The Quackenbush sisters and Mountain Katy
      There was a big woman, fully of bosomy laughter, who owned a rural telephone company, managed her business, made her own repairs, climbed the poles herself, and, with her sister, ran a freight boat on a lake behind a waterpower dam. She conducted an orchestra, too, playing for dances or just for fun. Highly cultured, strong, interesting, and brimful of fun. [Ed. note: that of course was Nell Quackenbush Wheelock, who started the Concrete-Lyman-and-points-between telephone company with her sister Kate Quackenbush Gruver. The orchestra was at various times called The Three Blind Mice and we learned a lot about it from Howard Royal, the grandfather of our upriver sidekick Dan Royal and a man who truly grew up on a stumpranch. The Quackenbush sisters will be profiled at length in Issues 30 and 31.]

Riding the Galloping Goose to visit Mountain Katy
      One of the people that June dedicated the book to was "Katy of the Mountains." To visit Katy, she boarded the Galloping Goose gasoline-powered rail car in Bellingham and rode about 25 miles south on the Northern Pacific tracks through rural villages, the Prairie district and over Duke's Hill to the old Woolley depot in Sedro-Woolley:
      When my column threatened to go stale, I had two favorite things to do — take a boat to the islands, or the "galloping goose" to Sedro-Woolley and thence to Mountain Katy's. She was a wild free one from whom I got many of my tales, and she and I were forever setting off together after new adventures.

•••••

From the passage about the Quackenbush sisters and Mountain Katy, output the stretch that begins with the words "Riding the Galloping" and stops after "after new adventures.", copied word for word.

• **LISTING**
•••••

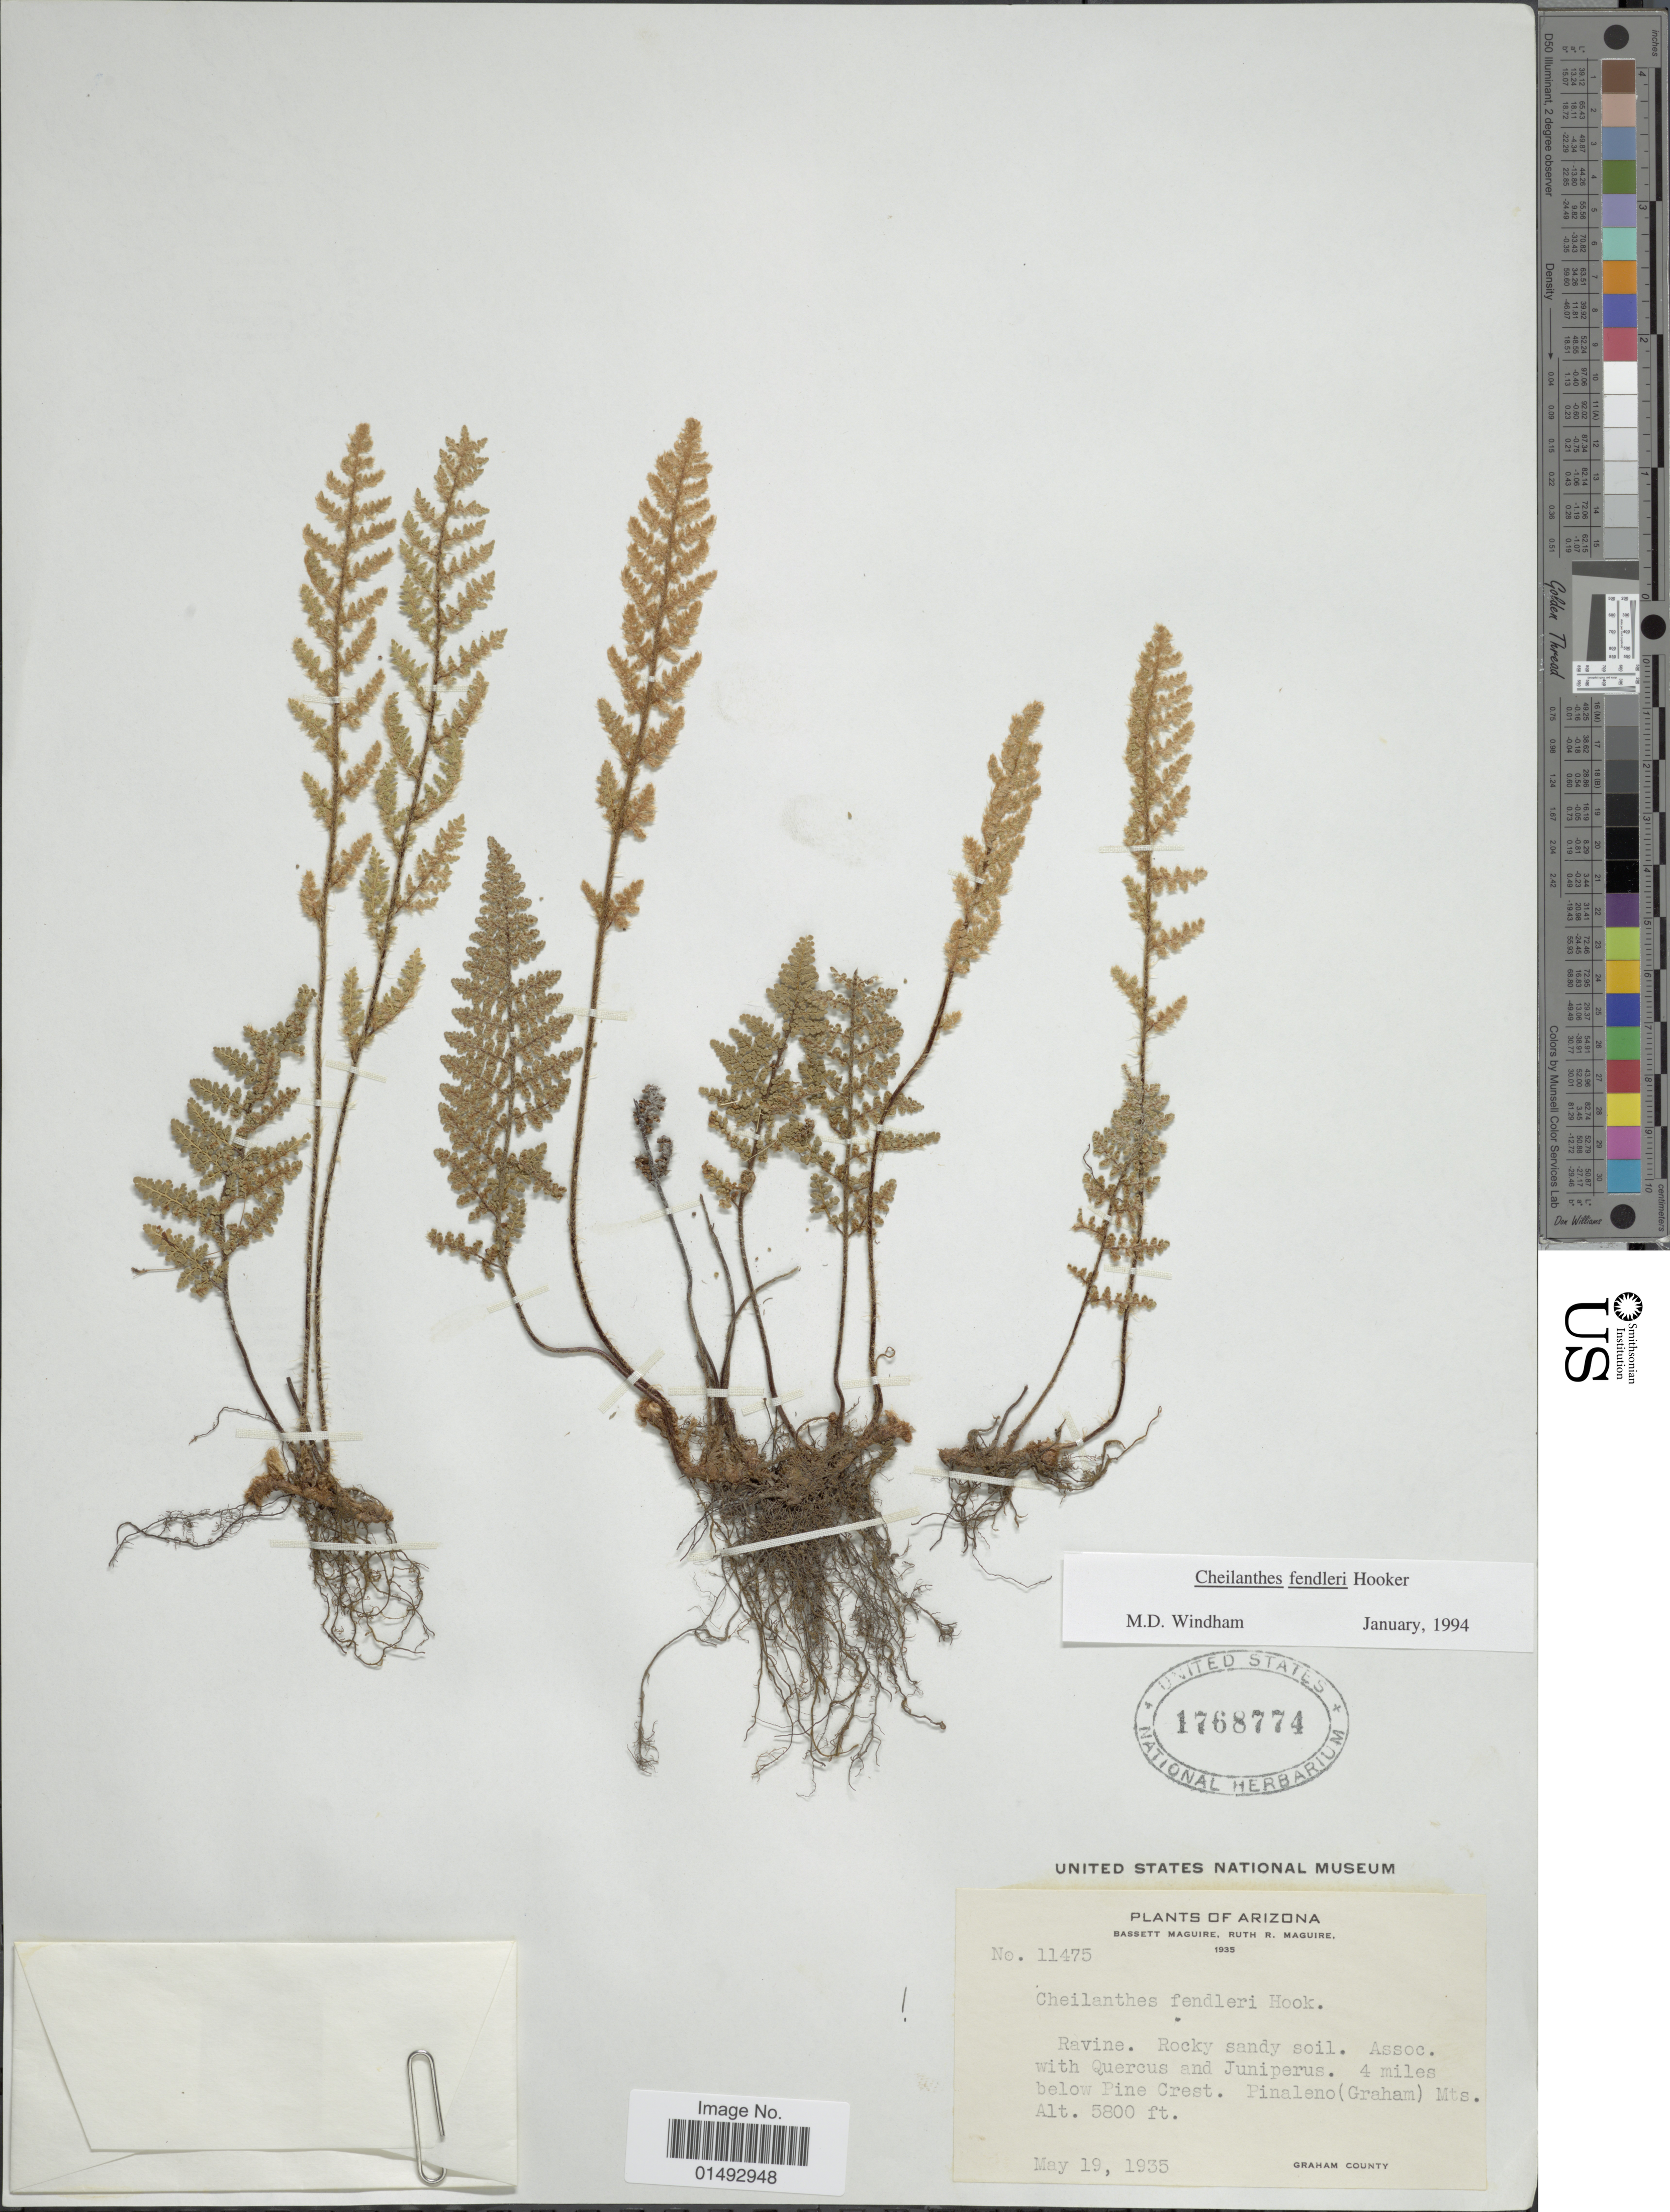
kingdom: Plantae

•••••

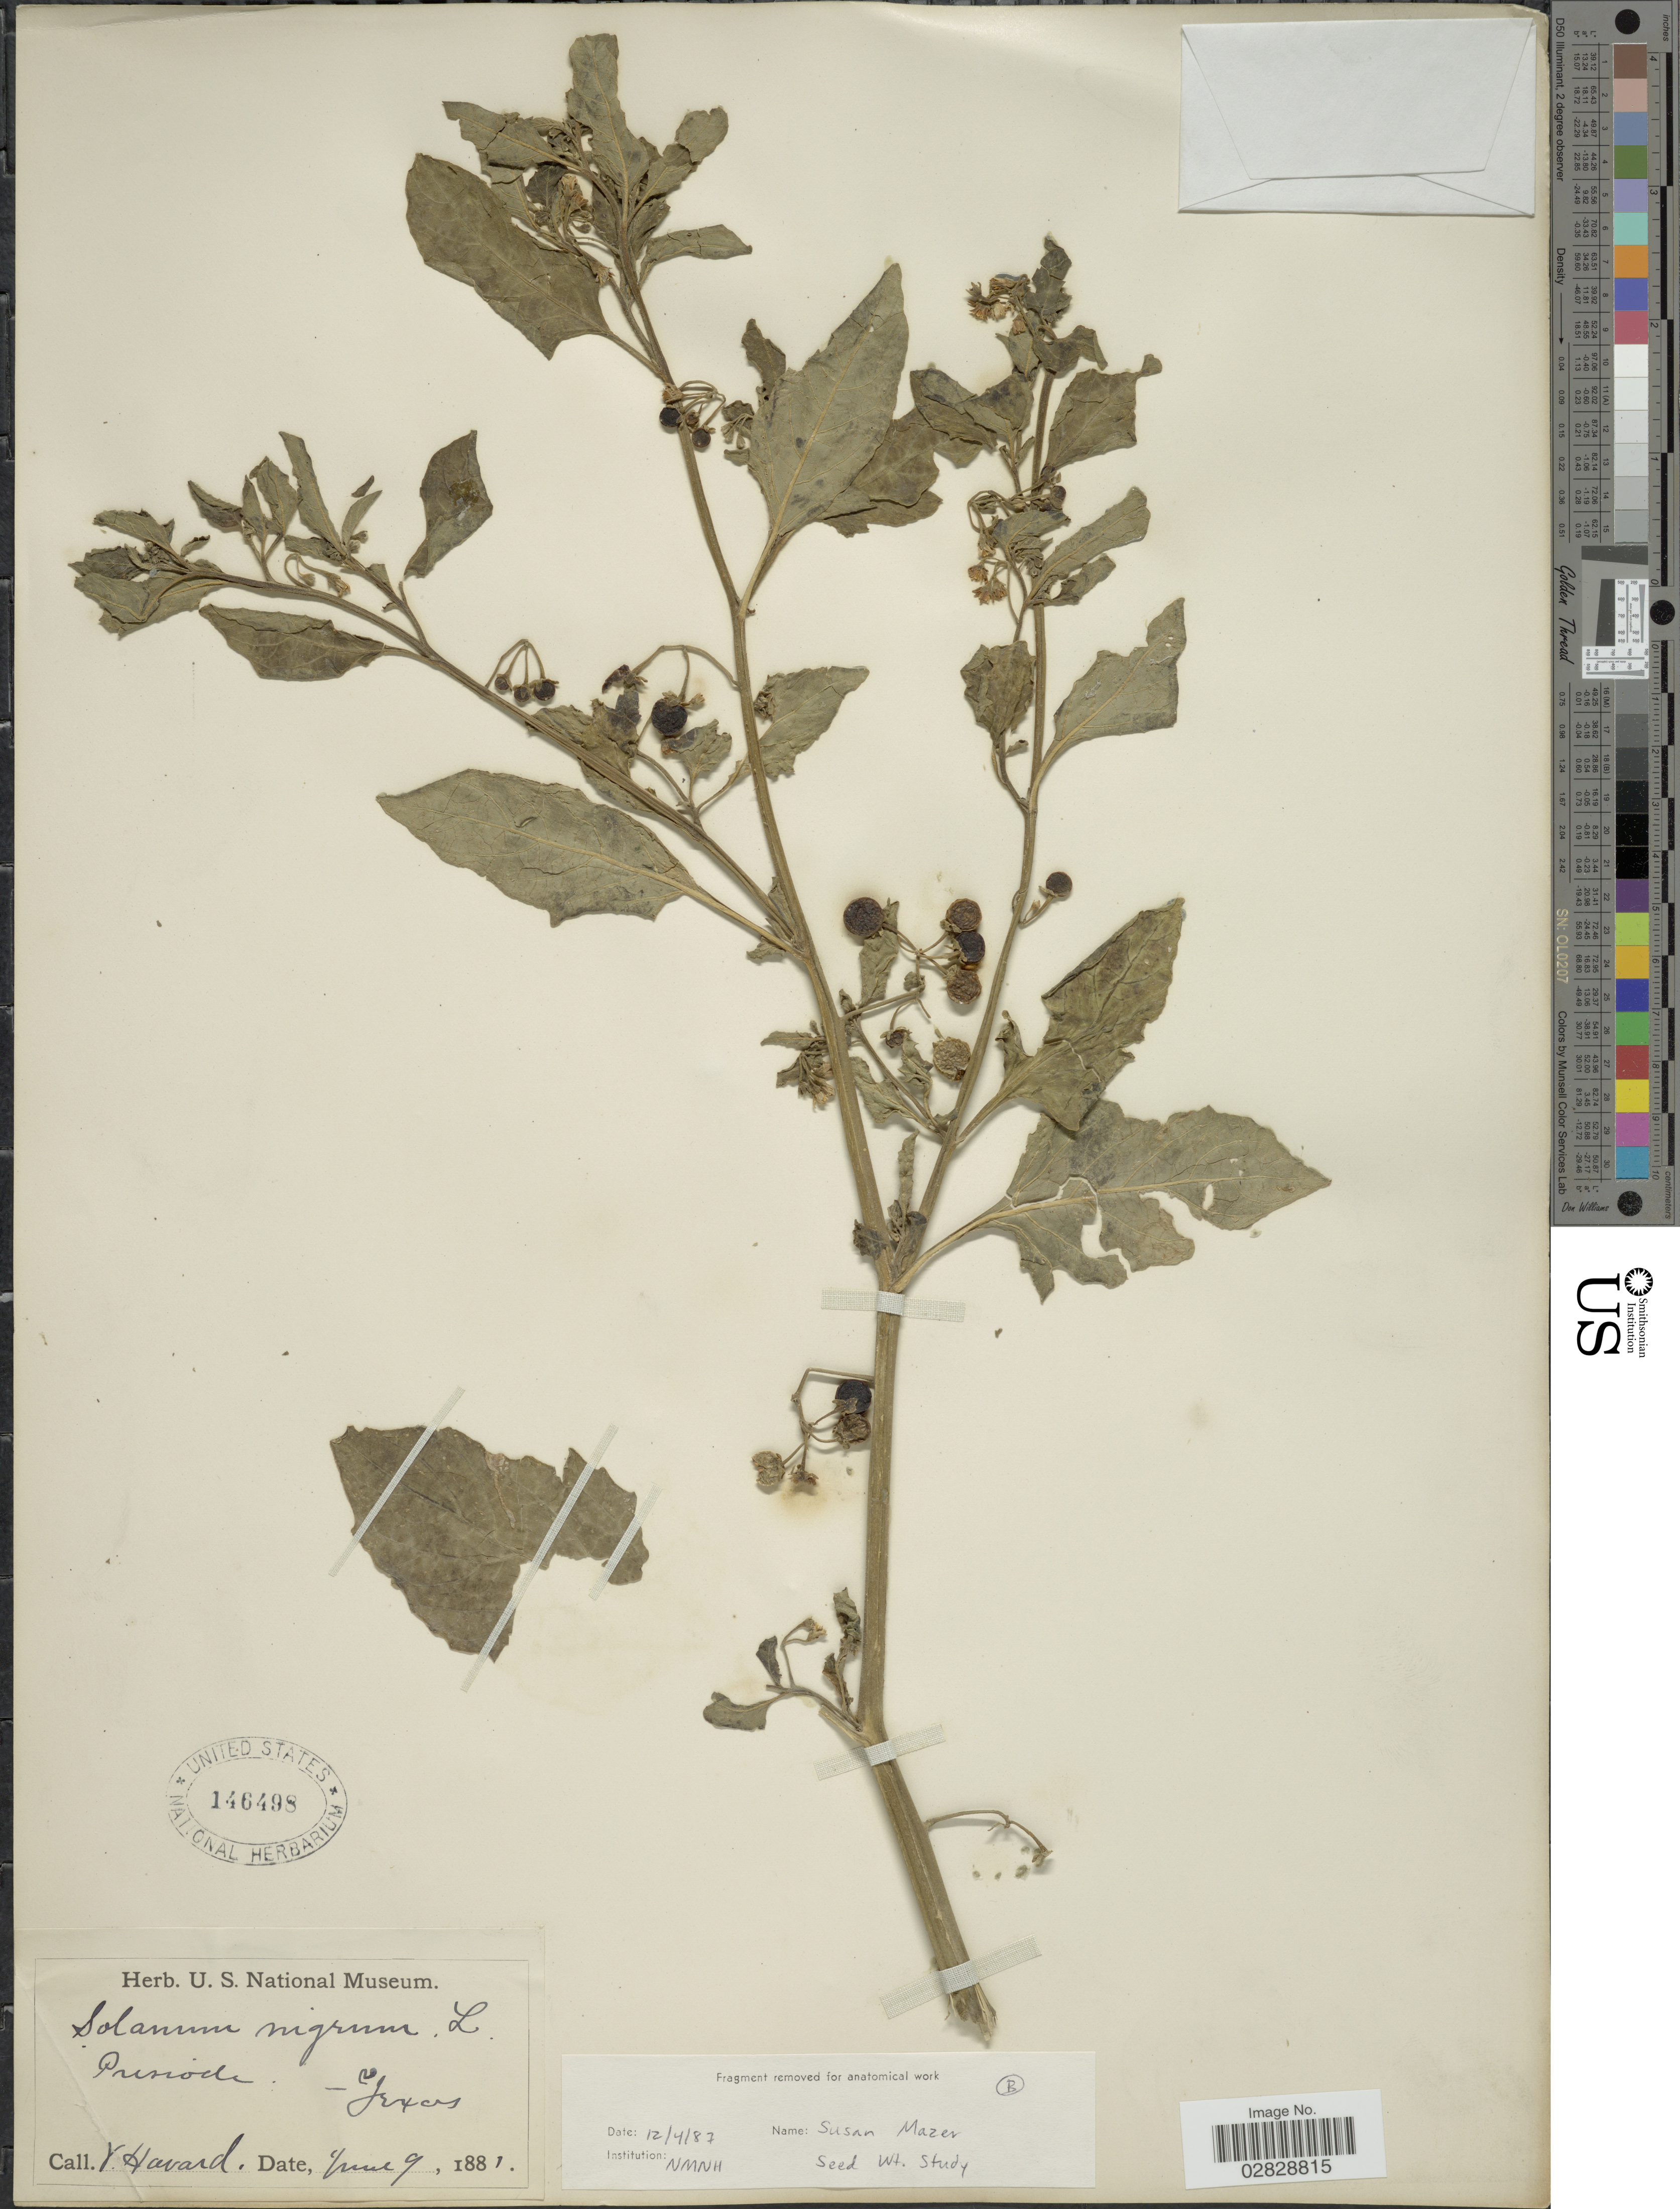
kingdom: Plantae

•••••

• **SOLUTION TO THIS PROBLEM**
Riding the Galloping Goose to visit Mountain Katy
      One of the people that June dedicated the book to was "Katy of the Mountains." To visit Katy, she boarded the Galloping Goose gasoline-powered rail car in Bellingham and rode about 25 miles south on the Northern Pacific tracks through rural villages, the Prairie district and over Duke's Hill to the old Woolley depot in Sedro-Woolley:
      When my column threatened to go stale, I had two favorite things to do — take a boat to the islands, or the "galloping goose" to Sedro-Woolley and thence to Mountain Katy's. She was a wild free one from whom I got many of my tales, and she and I were forever setting off together after new adventures.